Василий Архипович Комаров — я уже рассказывал о нем как об одном из первых (если не первом) среди молодых испытателей, получивших без отрыва от лётной работы квалификацию авиационного инженера, — особенно отличился, участвуя в испытаниях тяжёлых, неманевренных пассажирских самолётов на сваливание в штопор. В это заведомо опасное, совершенно дикое для такого корабля положение его загоняли нарочно. Загоняли, чтобы найти способы выхода, если что-либо подобное случится самопроизвольно под действием мощных воздушных возмущений в струйных течениях стратосферы. Путь к безопасности лежит сквозь опасность — такова диалектика авиации.
Участие в подобных испытаниях вместе с опытными лётчиками Анохиным, Ковалёвым, Хаповым было для Комарова своего рода аттестатом зрелости.
А Федору Ивановичу Бурцеву — в будущем в течение ряда лет возглавлявшему Школу — довелось показать, на что он способен, в других условиях: стартуя на крохотном реактивном самолётике «с подвески» — из-под крыла тяжёлого самолёта-носителя. Отработка такого старта сама по себе проблема. Но этим дело не кончалось. Дальше маленькую вёрткую машину вёл к цели автопилот. Не очень-то приятно лететь на малой высоте с изрядной скоростью, не имея управления в руках! Это тот самый случай, когда «безделье» хуже самой тяжёлой работы. Тем более что и автопилот-то работал поначалу не очень надёжно: для его доводки эти острые полёты приходилось по многу раз повторять. Правда, лётчик в любой момент мог выключить автоматику и взять управление в свои руки. Для этого надо было всего только перебросить один-единственный тумблер — вон он, на самом видном месте приборной доски. Но когда делать это? Секунда промедления — и будет уже поздно: испытания проводились, повторяю, на очень малой высоте. Секунда «упреждения», когда что-то ненормальное в работе автоматики едва начинает проявляться, — и весь полет можно считать несостоявшимся: дефект не зафиксирован на лентах самописцев, не показал себя, не дал нужного для доводки материала. Узка тропа между крутым обрывом в непоправимое и отвесной стеной непознанного. Проводившие испытания лётчики С. Анохин, С. Амет-Хан, В. Павлов и совсем ещё молодой в то время Бурцев сумели по многу раз пройти этой не прощающей ошибок тропой.

■ **ЦЕЛЬ ЗАДАНИЯ**:
Перепишите слово в слово кусок текста о лётчиках-испытателях, начиная со слов «Василий Архипович Комаров» и заканчивая словами «такова диалектика авиации.». Строки ниже взяты из другого источника.

■ **ВЫДЕРЖКИ ИЗ ДАННЫХ**:
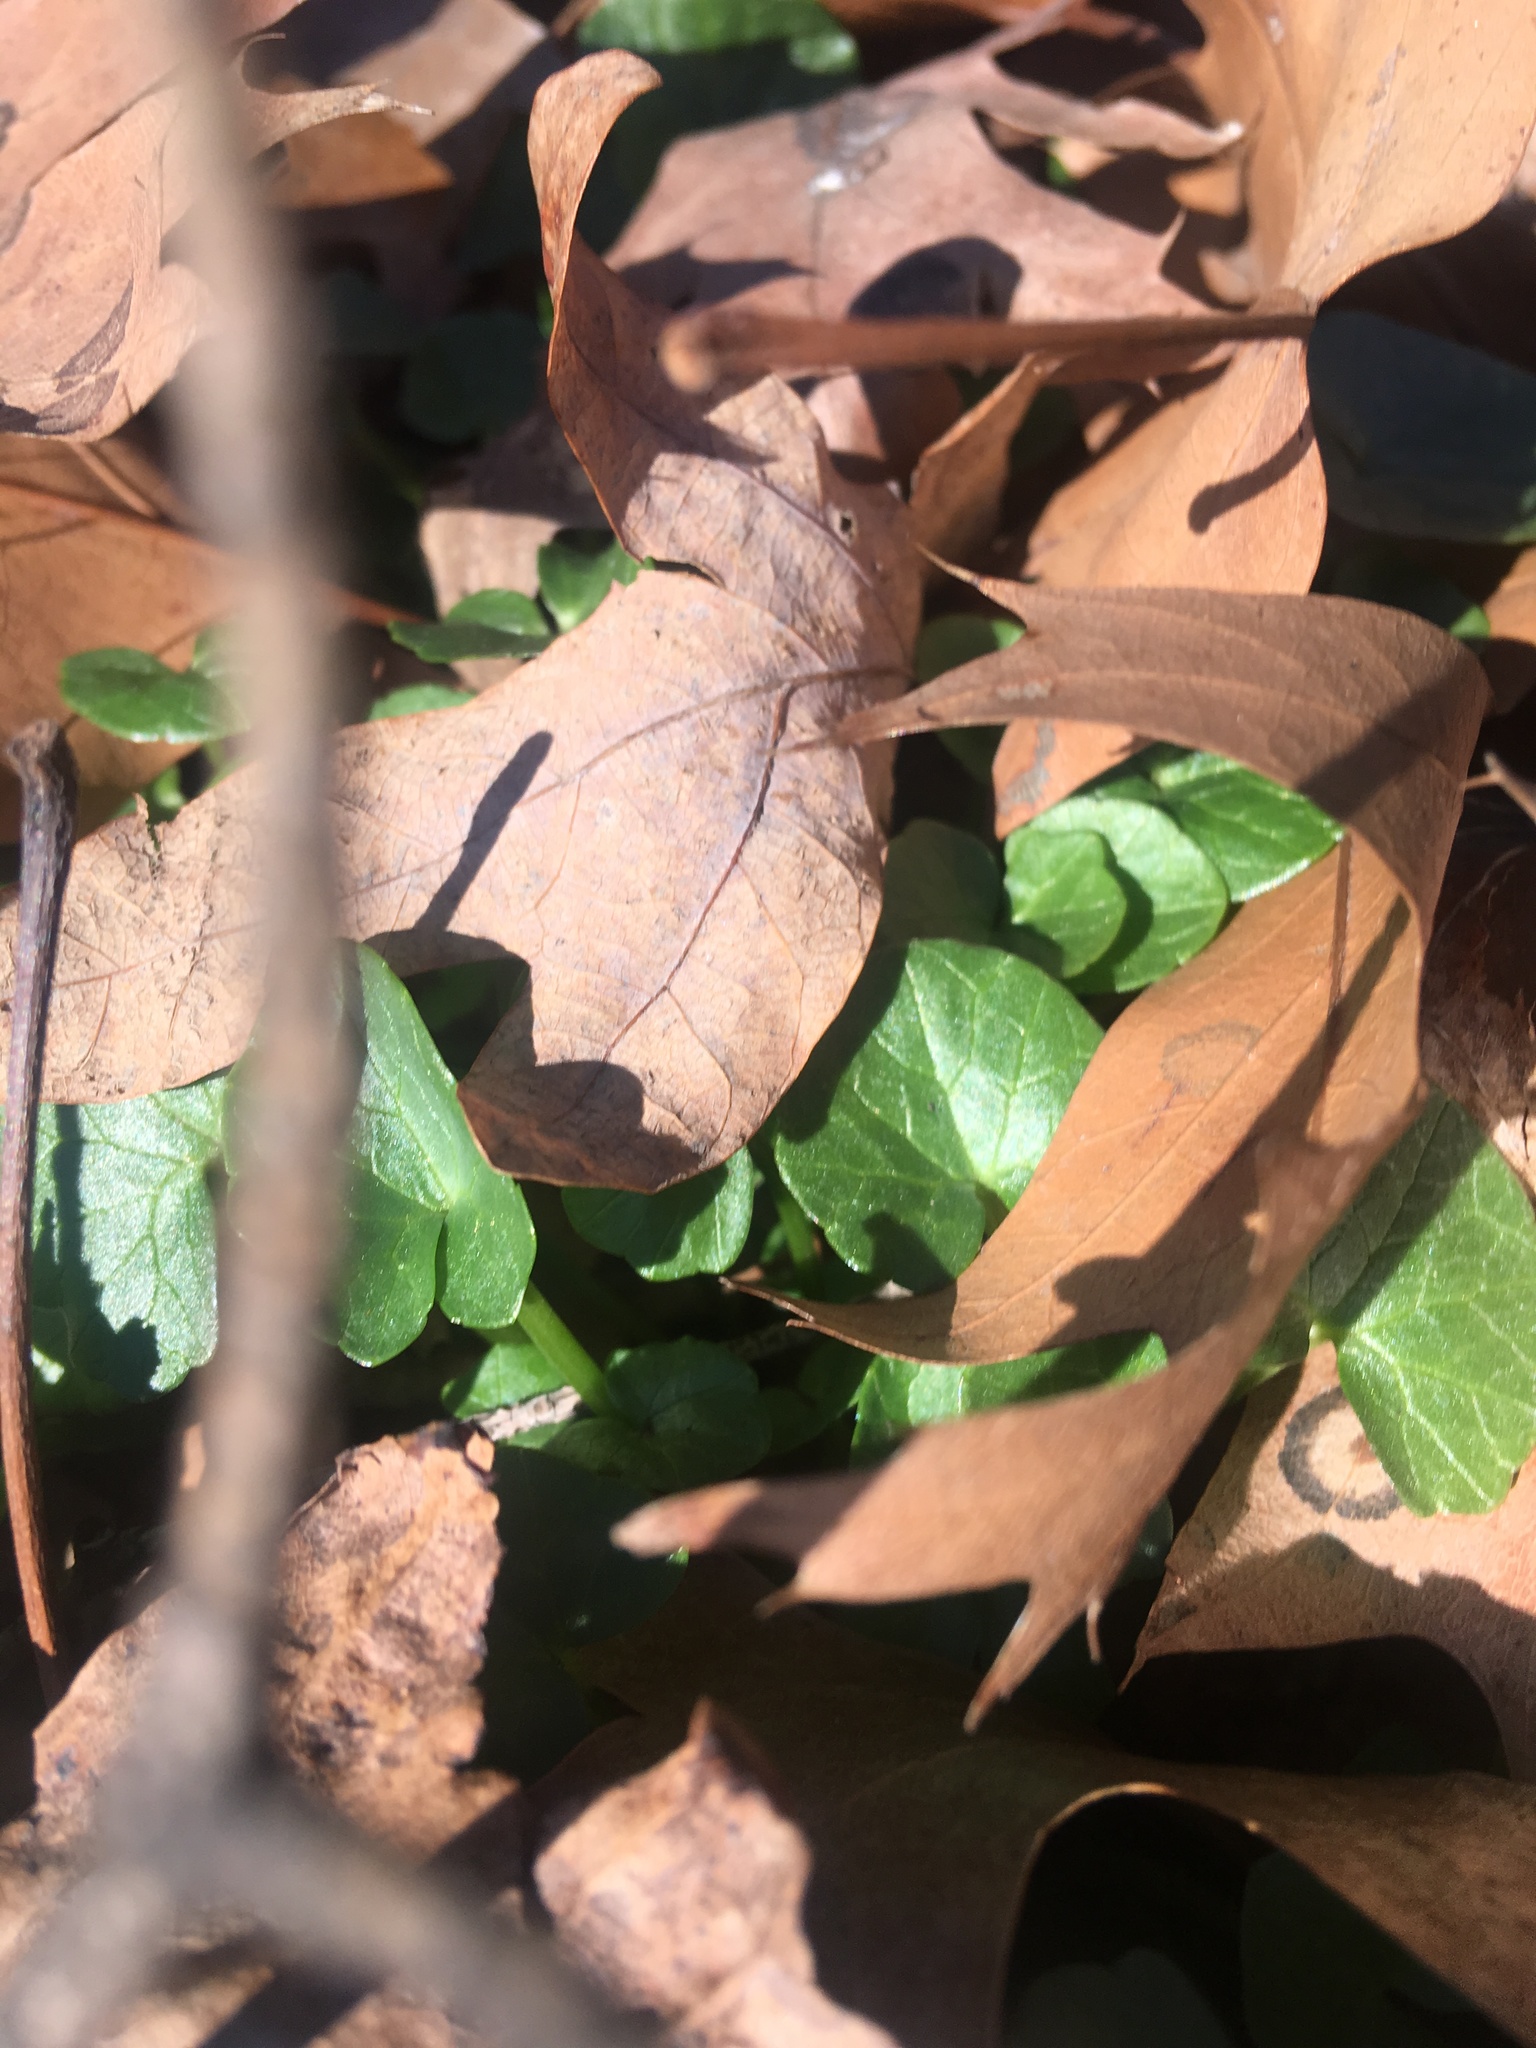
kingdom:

==

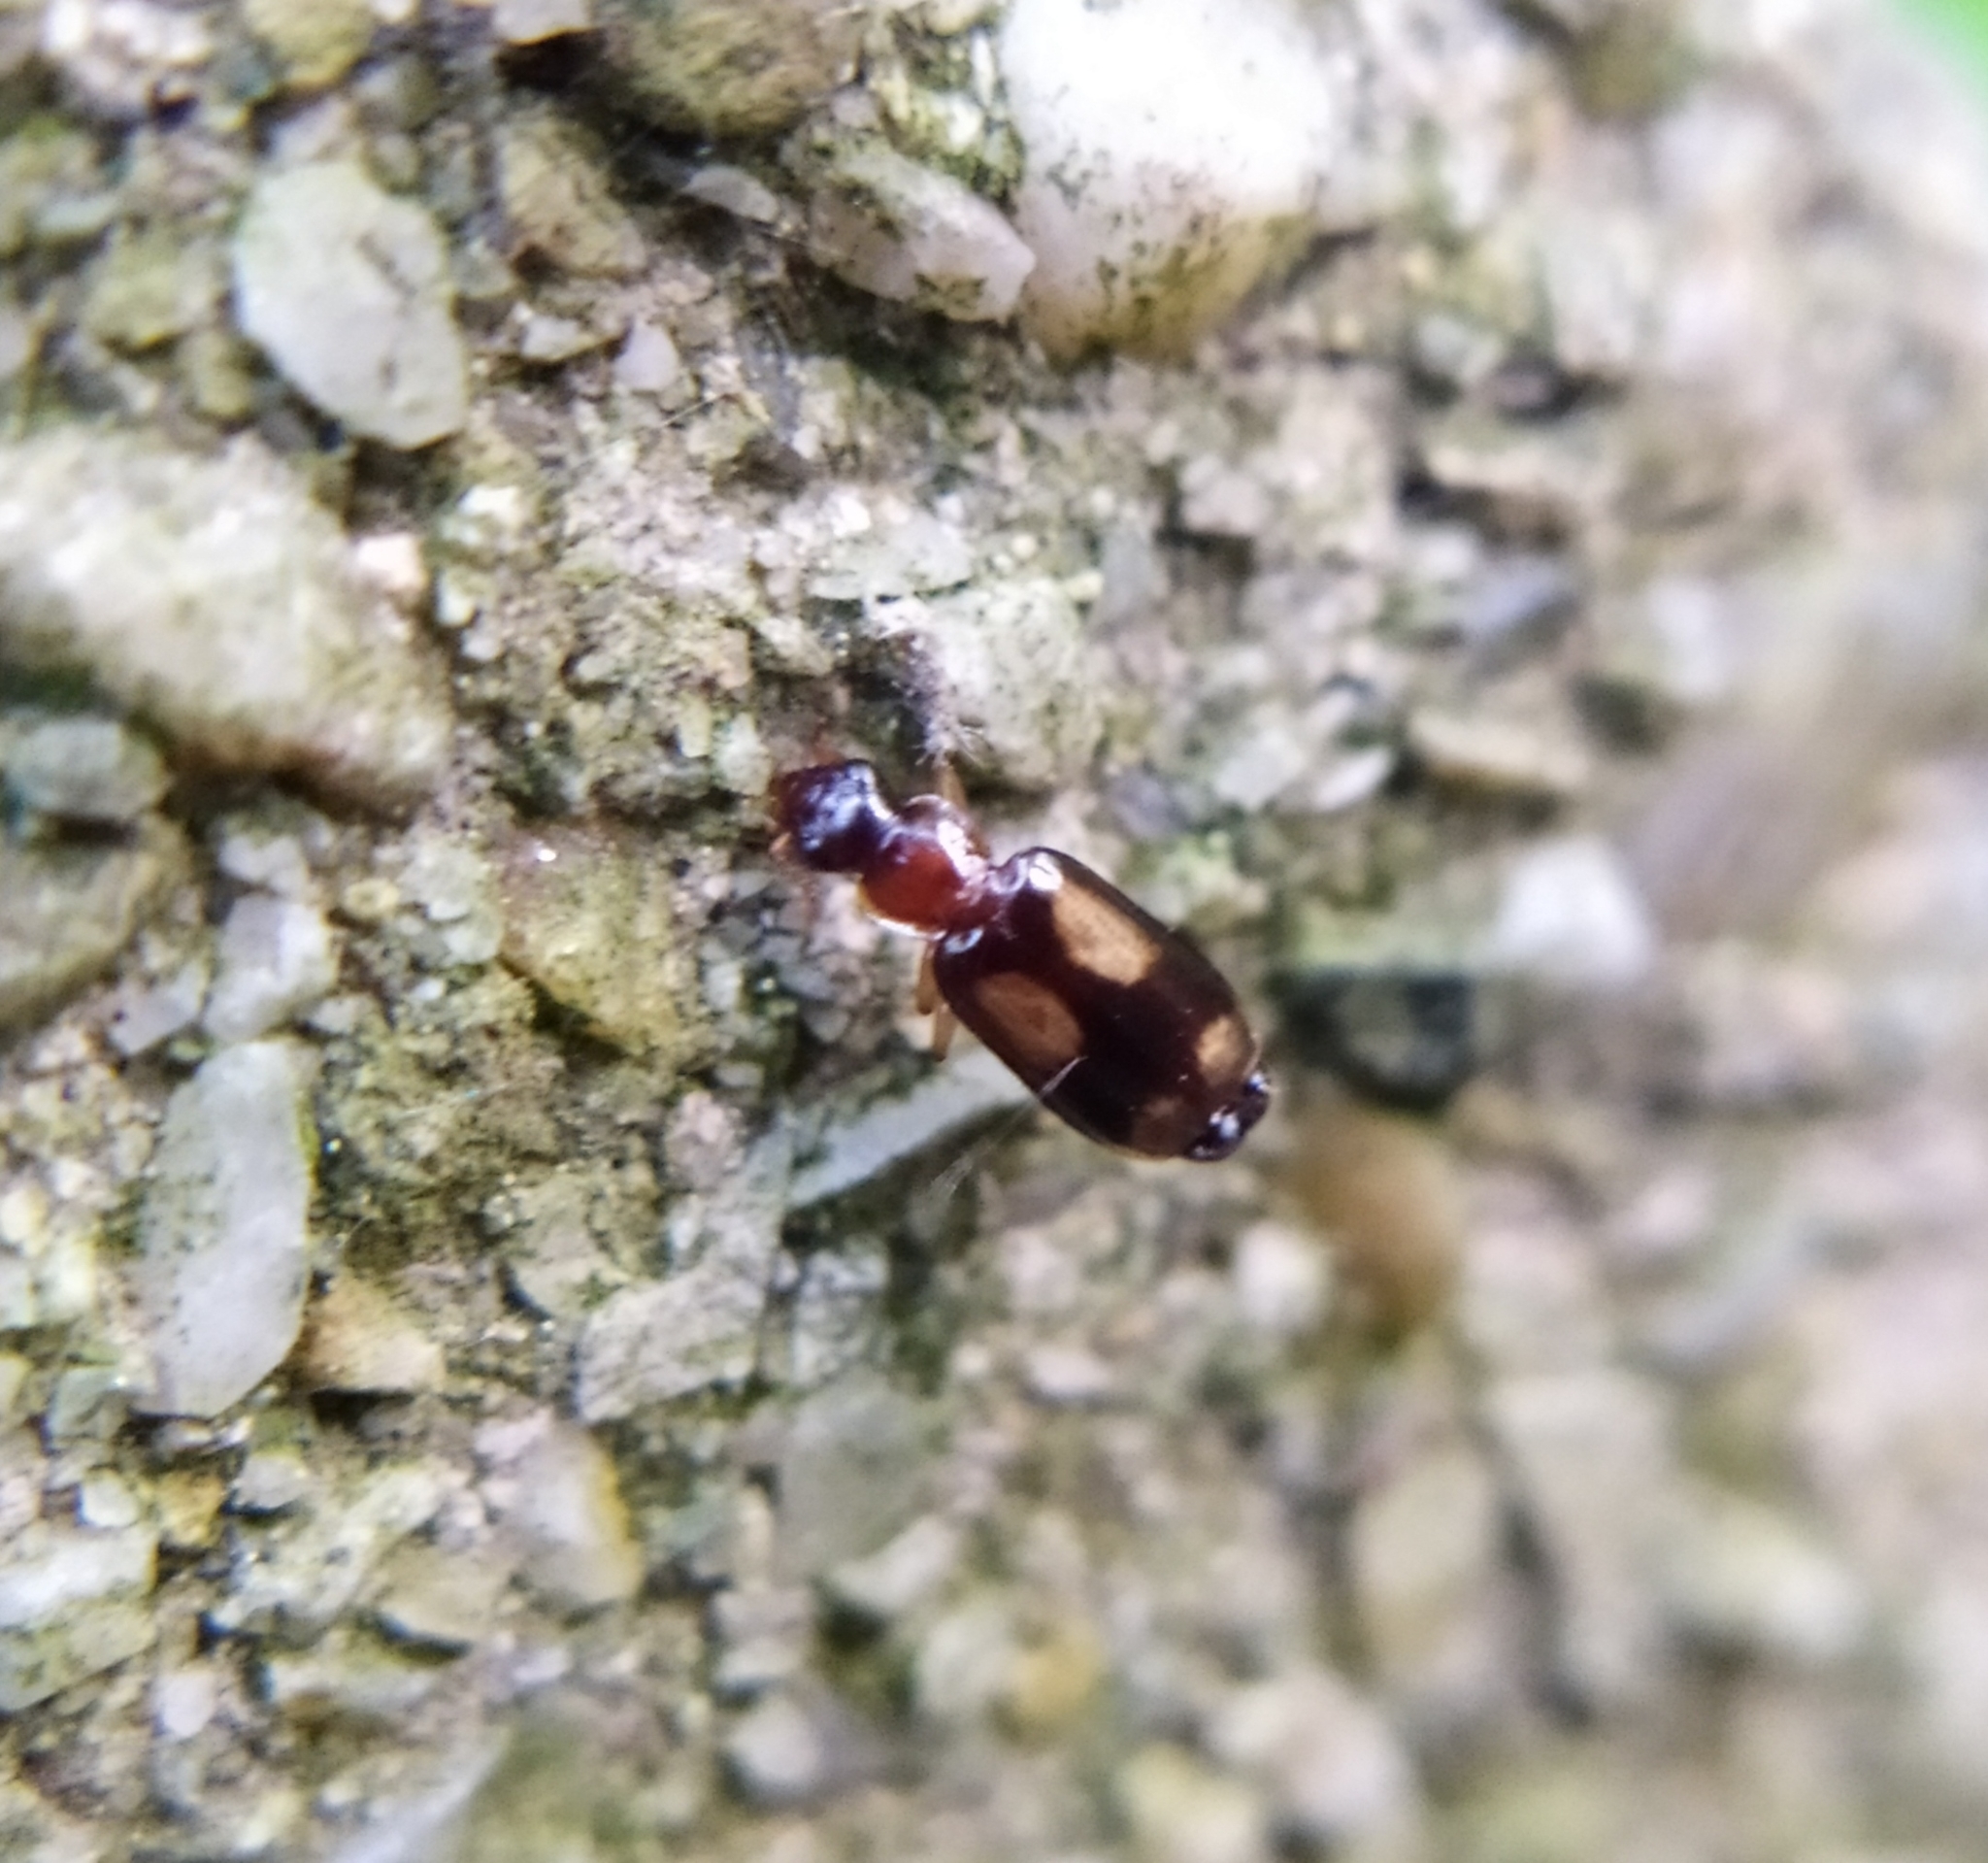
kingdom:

---

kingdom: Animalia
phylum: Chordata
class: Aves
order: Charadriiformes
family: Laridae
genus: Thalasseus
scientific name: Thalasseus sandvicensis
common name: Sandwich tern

■ **ПОЛНЫЙ ОТВЕТ**:
Василий Архипович Комаров — я уже рассказывал о нем как об одном из первых (если не первом) среди молодых испытателей, получивших без отрыва от лётной работы квалификацию авиационного инженера, — особенно отличился, участвуя в испытаниях тяжёлых, неманевренных пассажирских самолётов на сваливание в штопор. В это заведомо опасное, совершенно дикое для такого корабля положение его загоняли нарочно. Загоняли, чтобы найти способы выхода, если что-либо подобное случится самопроизвольно под действием мощных воздушных возмущений в струйных течениях стратосферы. Путь к безопасности лежит сквозь опасность — такова диалектика авиации.